- SUPPLIED RECORDS:
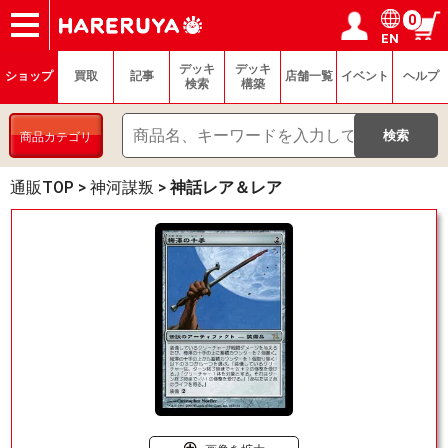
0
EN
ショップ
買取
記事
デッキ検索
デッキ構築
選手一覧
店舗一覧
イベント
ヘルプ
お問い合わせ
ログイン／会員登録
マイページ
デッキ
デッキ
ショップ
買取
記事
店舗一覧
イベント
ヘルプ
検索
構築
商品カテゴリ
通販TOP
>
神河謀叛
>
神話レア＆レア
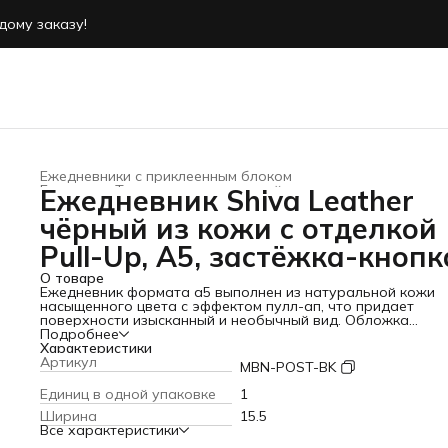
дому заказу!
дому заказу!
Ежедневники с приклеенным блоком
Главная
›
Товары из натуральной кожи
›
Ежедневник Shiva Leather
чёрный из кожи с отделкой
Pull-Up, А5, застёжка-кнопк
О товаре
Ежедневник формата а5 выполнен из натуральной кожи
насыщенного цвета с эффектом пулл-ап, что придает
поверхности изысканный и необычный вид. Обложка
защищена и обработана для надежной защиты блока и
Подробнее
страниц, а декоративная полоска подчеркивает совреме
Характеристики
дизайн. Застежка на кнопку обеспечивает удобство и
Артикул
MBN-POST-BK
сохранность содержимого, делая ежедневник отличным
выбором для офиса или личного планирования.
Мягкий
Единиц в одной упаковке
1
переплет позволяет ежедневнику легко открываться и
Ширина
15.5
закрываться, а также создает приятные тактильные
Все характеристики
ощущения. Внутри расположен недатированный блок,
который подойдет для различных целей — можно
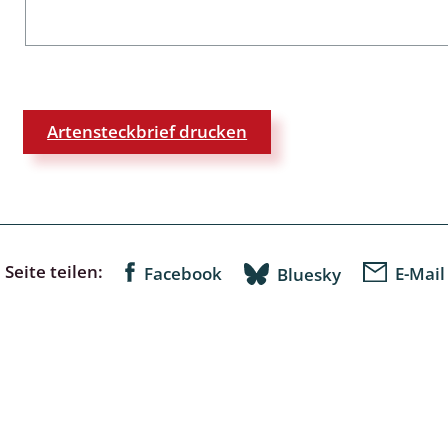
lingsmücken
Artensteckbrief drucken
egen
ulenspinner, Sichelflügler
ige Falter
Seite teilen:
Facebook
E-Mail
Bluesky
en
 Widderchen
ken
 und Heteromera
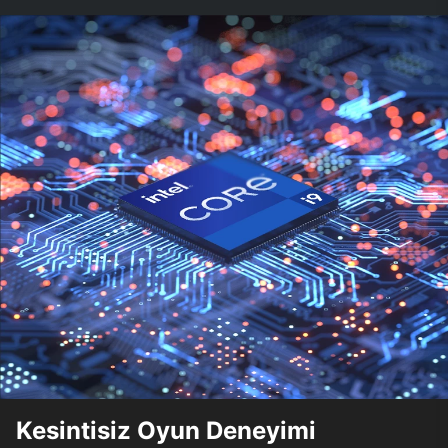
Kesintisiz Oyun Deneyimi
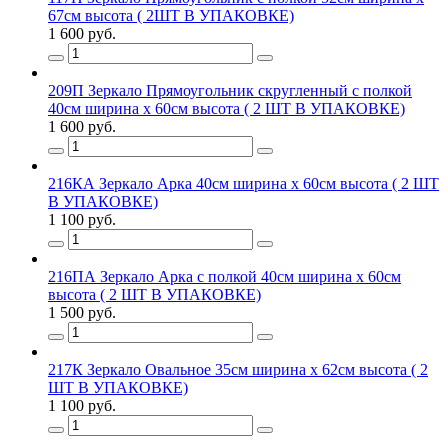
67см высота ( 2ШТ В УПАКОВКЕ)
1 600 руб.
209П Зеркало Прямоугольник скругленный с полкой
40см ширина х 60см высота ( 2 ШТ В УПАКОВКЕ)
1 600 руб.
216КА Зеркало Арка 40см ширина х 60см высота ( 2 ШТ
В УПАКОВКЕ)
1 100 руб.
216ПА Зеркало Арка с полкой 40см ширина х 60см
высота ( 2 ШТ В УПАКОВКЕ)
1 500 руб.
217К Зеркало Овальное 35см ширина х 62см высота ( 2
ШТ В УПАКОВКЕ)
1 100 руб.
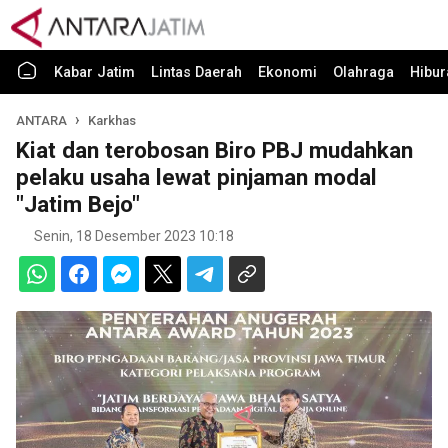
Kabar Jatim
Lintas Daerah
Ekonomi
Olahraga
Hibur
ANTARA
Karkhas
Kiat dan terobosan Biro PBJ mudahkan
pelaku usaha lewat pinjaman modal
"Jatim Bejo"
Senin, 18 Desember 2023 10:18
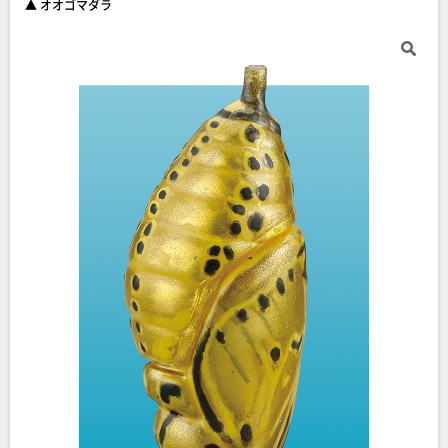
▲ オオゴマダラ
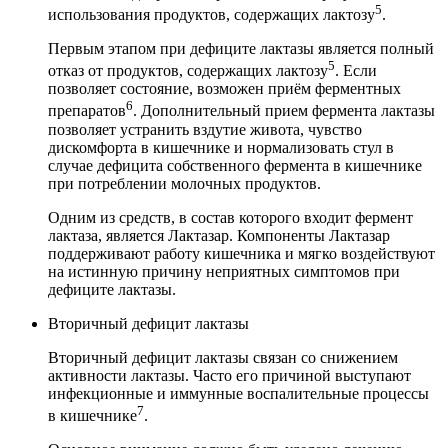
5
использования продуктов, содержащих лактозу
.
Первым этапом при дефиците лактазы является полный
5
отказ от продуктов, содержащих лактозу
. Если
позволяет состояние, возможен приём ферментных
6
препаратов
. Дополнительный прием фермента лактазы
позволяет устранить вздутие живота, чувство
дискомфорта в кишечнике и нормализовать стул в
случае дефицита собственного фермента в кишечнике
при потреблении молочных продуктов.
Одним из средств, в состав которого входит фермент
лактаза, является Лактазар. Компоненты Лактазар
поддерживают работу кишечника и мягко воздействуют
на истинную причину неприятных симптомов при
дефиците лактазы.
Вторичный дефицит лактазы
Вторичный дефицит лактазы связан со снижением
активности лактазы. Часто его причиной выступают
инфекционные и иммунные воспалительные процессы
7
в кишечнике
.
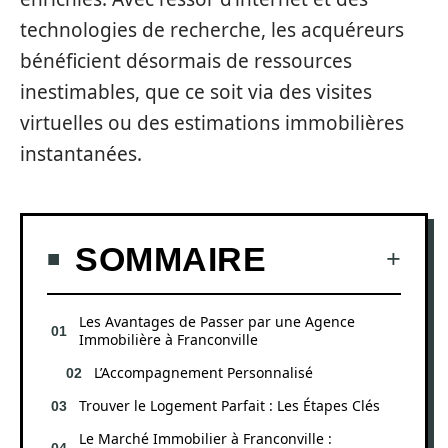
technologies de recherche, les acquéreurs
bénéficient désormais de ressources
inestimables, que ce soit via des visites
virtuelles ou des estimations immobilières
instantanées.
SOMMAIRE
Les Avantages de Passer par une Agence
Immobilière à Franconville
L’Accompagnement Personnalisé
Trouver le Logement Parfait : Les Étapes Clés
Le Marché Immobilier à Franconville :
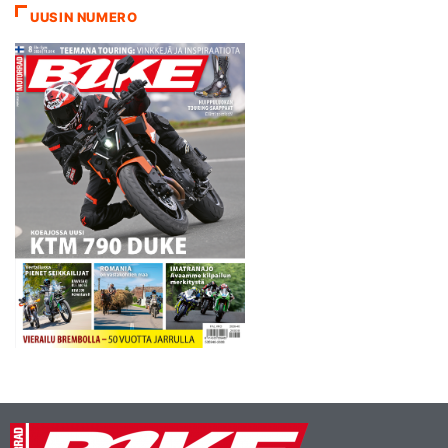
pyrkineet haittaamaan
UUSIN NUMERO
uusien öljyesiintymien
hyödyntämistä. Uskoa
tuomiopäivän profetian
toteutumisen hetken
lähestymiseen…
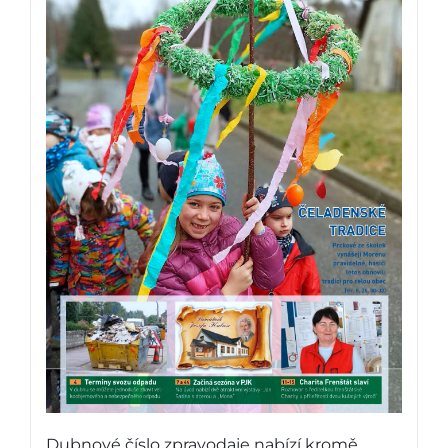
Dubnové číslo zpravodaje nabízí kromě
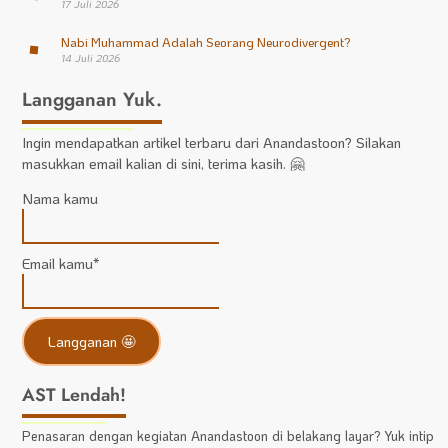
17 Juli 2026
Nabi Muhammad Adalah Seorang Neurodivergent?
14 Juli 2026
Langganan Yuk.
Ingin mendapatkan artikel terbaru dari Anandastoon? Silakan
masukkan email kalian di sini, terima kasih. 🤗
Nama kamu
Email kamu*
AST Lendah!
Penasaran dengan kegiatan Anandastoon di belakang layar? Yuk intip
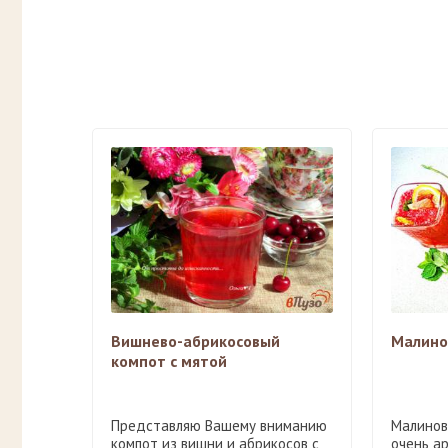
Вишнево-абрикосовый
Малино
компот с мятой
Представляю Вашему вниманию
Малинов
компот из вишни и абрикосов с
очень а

- WORK TO COMPLETE:
Everything in the listing must be restated word for word, except for the pictures.

- ANSWER BOX:
0
EN
ショップ
買取
記事
デッキ検索
デッキ構築
選手一覧
店舗一覧
イベント
ヘルプ
お問い合わせ
ログイン／会員登録
マイページ
デッキ
デッキ
ショップ
買取
記事
店舗一覧
イベント
ヘルプ
検索
構築
商品カテゴリ
通販TOP
>
神河謀叛
>
神話レア＆レア
дому заказу!
дому заказу!
Ежедневники с приклеенным блоком
Главная
›
Товары из натуральной кожи
›
Ежедневник Shiva Leather
чёрный из кожи с отделкой
Pull-Up, А5, застёжка-кнопк
О товаре
Ежедневник формата а5 выполнен из натуральной кожи
насыщенного цвета с эффектом пулл-ап, что придает
поверхности изысканный и необычный вид. Обложка
защищена и обработана для надежной защиты блока и
Подробнее
страниц, а декоративная полоска подчеркивает совреме
Характеристики
дизайн. Застежка на кнопку обеспечивает удобство и
Артикул
MBN-POST-BK
сохранность содержимого, делая ежедневник отличным
выбором для офиса или личного планирования.
Мягкий
Единиц в одной упаковке
1
переплет позволяет ежедневнику легко открываться и
Ширина
15.5
закрываться, а также создает приятные тактильные
Все характеристики
ощущения. Внутри расположен недатированный блок,
который подойдет для различных целей — можно
lingsmücken
Artensteckbrief drucken
egen
ulenspinner, Sichelflügler
ige Falter
Seite teilen:
Facebook
E-Mail
Bluesky
en
 Widderchen
ken
 und Heteromera
Kesintisiz Oyun Deneyimi
67см высота ( 2ШТ В УПАКОВКЕ)
1 600 руб.
209П Зеркало Прямоугольник скругленный с полкой
40см ширина х 60см высота ( 2 ШТ В УПАКОВКЕ)
1 600 руб.
216КА Зеркало Арка 40см ширина х 60см высота ( 2 ШТ
В УПАКОВКЕ)
1 100 руб.
216ПА Зеркало Арка с полкой 40см ширина х 60см
высота ( 2 ШТ В УПАКОВКЕ)
1 500 руб.
217К Зеркало Овальное 35см ширина х 62см высота ( 2
ШТ В УПАКОВКЕ)
1 100 руб.
Kabar Jatim
Lintas Daerah
Ekonomi
Olahraga
Hibur
ANTARA
Karkhas
Kiat dan terobosan Biro PBJ mudahkan
pelaku usaha lewat pinjaman modal
"Jatim Bejo"
Senin, 18 Desember 2023 10:18
▲ オオゴマダラ
5
использования продуктов, содержащих лактозу
.
Первым этапом при дефиците лактазы является полный
5
отказ от продуктов, содержащих лактозу
. Если
позволяет состояние, возможен приём ферментных
6
препаратов
. Дополнительный прием фермента лактазы
позволяет устранить вздутие живота, чувство
дискомфорта в кишечнике и нормализовать стул в
случае дефицита собственного фермента в кишечнике
при потреблении молочных продуктов.
Одним из средств, в состав которого входит фермент
лактаза, является Лактазар. Компоненты Лактазар
поддерживают работу кишечника и мягко воздействуют
на истинную причину неприятных симптомов при
дефиците лактазы.
Вторичный дефицит лактазы
Вторичный дефицит лактазы связан со снижением
активности лактазы. Часто его причиной выступают
инфекционные и иммунные воспалительные процессы
7
в кишечнике
.
technologies de recherche, les acquéreurs
bénéficient désormais de ressources
inestimables, que ce soit via des visites
virtuelles ou des estimations immobilières
instantanées.
SOMMAIRE
Les Avantages de Passer par une Agence
Immobilière à Franconville
L’Accompagnement Personnalisé
Trouver le Logement Parfait : Les Étapes Clés
Le Marché Immobilier à Franconville :
pyrkineet haittaamaan
UUSIN NUMERO
uusien öljyesiintymien
hyödyntämistä. Uskoa
tuomiopäivän profetian
toteutumisen hetken
lähestymiseen…
Dubnové číslo zpravodaje nabízí kromě
17 Juli 2026
Nabi Muhammad Adalah Seorang Neurodivergent?
14 Juli 2026
Langganan Yuk.
Ingin mendapatkan artikel terbaru dari Anandastoon? Silakan
masukkan email kalian di sini, terima kasih. 🤗
Nama kamu
Email kamu*
AST Lendah!
Penasaran dengan kegiatan Anandastoon di belakang layar? Yuk intip
Вишнево-абрикосовый
Малино
компот с мятой
Представляю Вашему вниманию
Малинов
компот из вишни и абрикосов с
очень а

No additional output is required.